::: GIVEN DATA :::

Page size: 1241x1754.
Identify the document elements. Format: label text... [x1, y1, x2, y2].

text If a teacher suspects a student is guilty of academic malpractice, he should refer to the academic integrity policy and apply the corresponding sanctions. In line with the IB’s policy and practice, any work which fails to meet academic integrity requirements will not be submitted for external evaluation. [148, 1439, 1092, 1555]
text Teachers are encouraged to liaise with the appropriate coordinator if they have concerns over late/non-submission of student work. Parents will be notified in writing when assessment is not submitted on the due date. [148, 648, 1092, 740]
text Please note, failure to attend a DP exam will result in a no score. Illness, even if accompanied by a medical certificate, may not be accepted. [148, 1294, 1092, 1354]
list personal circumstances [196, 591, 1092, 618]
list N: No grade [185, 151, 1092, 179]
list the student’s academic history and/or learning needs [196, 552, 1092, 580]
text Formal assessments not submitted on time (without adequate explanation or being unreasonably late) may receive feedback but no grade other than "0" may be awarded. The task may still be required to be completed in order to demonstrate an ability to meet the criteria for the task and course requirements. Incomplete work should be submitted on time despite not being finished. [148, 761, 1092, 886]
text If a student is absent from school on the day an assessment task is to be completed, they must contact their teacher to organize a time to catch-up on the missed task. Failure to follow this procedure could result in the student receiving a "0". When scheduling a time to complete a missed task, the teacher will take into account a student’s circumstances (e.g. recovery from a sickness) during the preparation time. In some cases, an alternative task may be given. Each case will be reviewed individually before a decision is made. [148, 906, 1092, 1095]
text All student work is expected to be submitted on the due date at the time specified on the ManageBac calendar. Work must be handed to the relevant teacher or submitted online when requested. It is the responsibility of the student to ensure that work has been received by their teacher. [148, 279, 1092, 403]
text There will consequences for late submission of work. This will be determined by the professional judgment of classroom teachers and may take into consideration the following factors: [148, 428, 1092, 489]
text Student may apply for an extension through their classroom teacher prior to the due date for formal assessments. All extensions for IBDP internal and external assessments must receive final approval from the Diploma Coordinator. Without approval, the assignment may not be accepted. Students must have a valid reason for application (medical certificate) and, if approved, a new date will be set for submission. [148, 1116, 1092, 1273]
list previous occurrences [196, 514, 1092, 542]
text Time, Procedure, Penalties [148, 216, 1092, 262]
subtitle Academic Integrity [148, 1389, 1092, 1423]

:::

JOB ITEM: Down to the last line, copy the entries above exactly.

TASK RESULT:
Page size: 1241x1754.
Identify the document elements. Format: label text... [x1, y1, x2, y2].

text If a teacher suspects a student is guilty of academic malpractice, he should refer to the academic integrity policy and apply the corresponding sanctions. In line with the IB’s policy and practice, any work which fails to meet academic integrity requirements will not be submitted for external evaluation. [148, 1439, 1092, 1555]
text Teachers are encouraged to liaise with the appropriate coordinator if they have concerns over late/non-submission of student work. Parents will be notified in writing when assessment is not submitted on the due date. [148, 648, 1092, 740]
text Please note, failure to attend a DP exam will result in a no score. Illness, even if accompanied by a medical certificate, may not be accepted. [148, 1294, 1092, 1354]
list personal circumstances [196, 591, 1092, 618]
list N: No grade [185, 151, 1092, 179]
list the student’s academic history and/or learning needs [196, 552, 1092, 580]
text Formal assessments not submitted on time (without adequate explanation or being unreasonably late) may receive feedback but no grade other than "0" may be awarded. The task may still be required to be completed in order to demonstrate an ability to meet the criteria for the task and course requirements. Incomplete work should be submitted on time despite not being finished. [148, 761, 1092, 886]
text If a student is absent from school on the day an assessment task is to be completed, they must contact their teacher to organize a time to catch-up on the missed task. Failure to follow this procedure could result in the student receiving a "0". When scheduling a time to complete a missed task, the teacher will take into account a student’s circumstances (e.g. recovery from a sickness) during the preparation time. In some cases, an alternative task may be given. Each case will be reviewed individually before a decision is made. [148, 906, 1092, 1095]
text All student work is expected to be submitted on the due date at the time specified on the ManageBac calendar. Work must be handed to the relevant teacher or submitted online when requested. It is the responsibility of the student to ensure that work has been received by their teacher. [148, 279, 1092, 403]
text There will consequences for late submission of work. This will be determined by the professional judgment of classroom teachers and may take into consideration the following factors: [148, 428, 1092, 489]
text Student may apply for an extension through their classroom teacher prior to the due date for formal assessments. All extensions for IBDP internal and external assessments must receive final approval from the Diploma Coordinator. Without approval, the assignment may not be accepted. Students must have a valid reason for application (medical certificate) and, if approved, a new date will be set for submission. [148, 1116, 1092, 1273]
list previous occurrences [196, 514, 1092, 542]
text Time, Procedure, Penalties [148, 216, 1092, 262]
subtitle Academic Integrity [148, 1389, 1092, 1423]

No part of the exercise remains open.